Stowe Boyd, Contributor

April 26, 2009

2 Min Read

Yammer was announced with great fanfare at the Techcrunch50 conference last fall, and David Sacks, the CEO, has had the opportunity to work closely with a large and growing list of enterprise clients since. He and I recently caught up, and the time was well spent:A few of the insights I gained:

  • Yammer was called "Twitter for enterprises, or Twitter with a business model", he recounted, but it is evolving into a larger service with more collaborative support.

  • As far as Twitter goes, David doesn't see them as a direct competitor, since it is so geared to open discourse. Selling private areas for business discussion doesn't fit with that model, he feels, so Twitter might not go there ever. Yammer, on the other hand, is geared to privacy as the default, which makes more sense in the business context.

  • Yammer also dropped the 140 character limit that defines Twitter, and which makes sense for a consumer and SMS-integrated product.

  • David points out that the buyers of technology in the enterprise market are not necessary the end users. Yammer has developed a wide range of administration tools -- privacy, usage policies, user management -- that appeal to the IT buyers or management. But end users really want to use web 2.0 style tools even while at work.

  • Yammer supports 'bootleg' adoption, since anyone with an 'company.com' email address can start using the product, so it doesn't require corporate sign-off, but the admin tools do.

  • David has found a greater willingness by users and management to try new SAS models, which favors start-ups and leads to innovation.

  • Businesses have clearly come to the realization they shouldn't necessarily own or manage their own software, David thinks.
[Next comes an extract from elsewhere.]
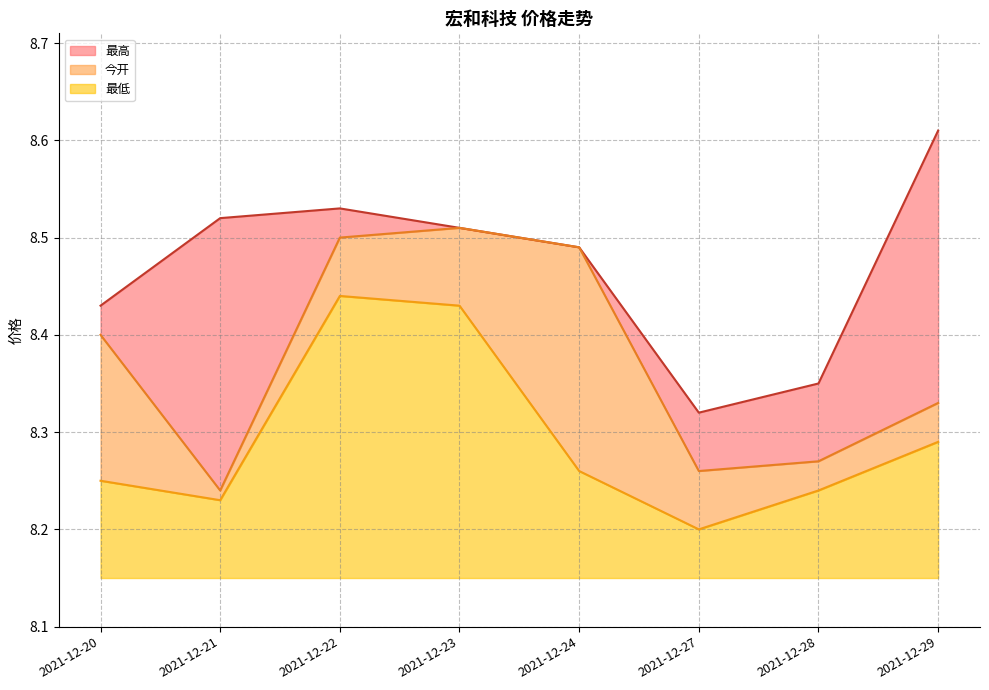

How many 今开 values are between 8 and 9?

8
But the hybrid, viral model that comes with a product like Yammer means that companies don't have to make any decision about buying until it has become widely used and popular.
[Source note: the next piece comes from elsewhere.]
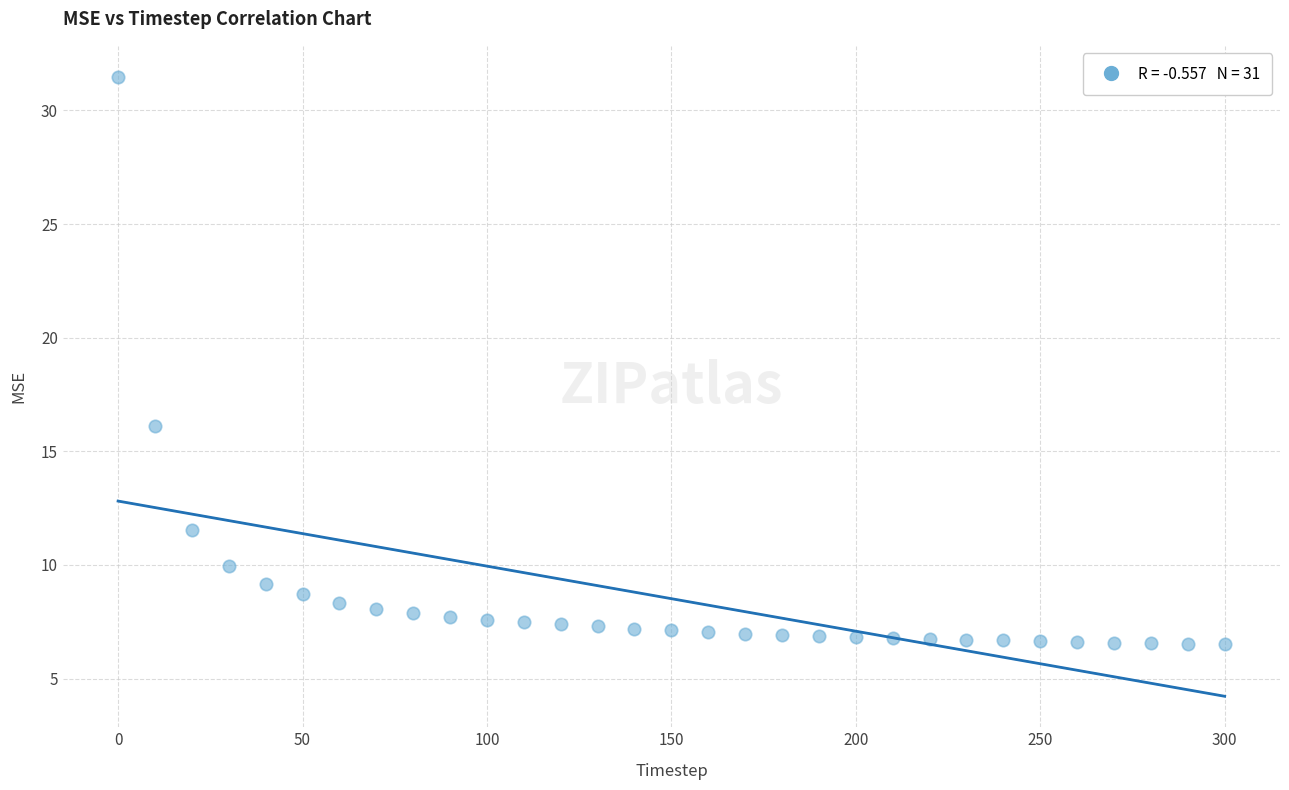

What Y value in the scatter plot is closest to 18?

16.1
  • Yammer seems to have an immediate impact on the way work gets done. In his experience, in traditional large companies people really don't know what people are working on. "If you think about how tools like Facebook and Twitter allow people to remain connected with large groups of friends, and think about how that could work in business, I think its going to make companies more efficient [...] and they will have much more engaged employees because the employees will feel much more connected to their colleagues and what is happening in the company."

While David is an unabashed evangelist for Yammer's specific offering, I found his thoughts practical and not at all bubbling with marketing hyperbole. Tools like Yammer represent a real turning point for business, I think, where more open social discourse (even given the privacy constraints of business) and ambient awareness become foreground activities, displacing fully closed discourse tools like email, and the batch mode mindset of org charts and monthly management reports.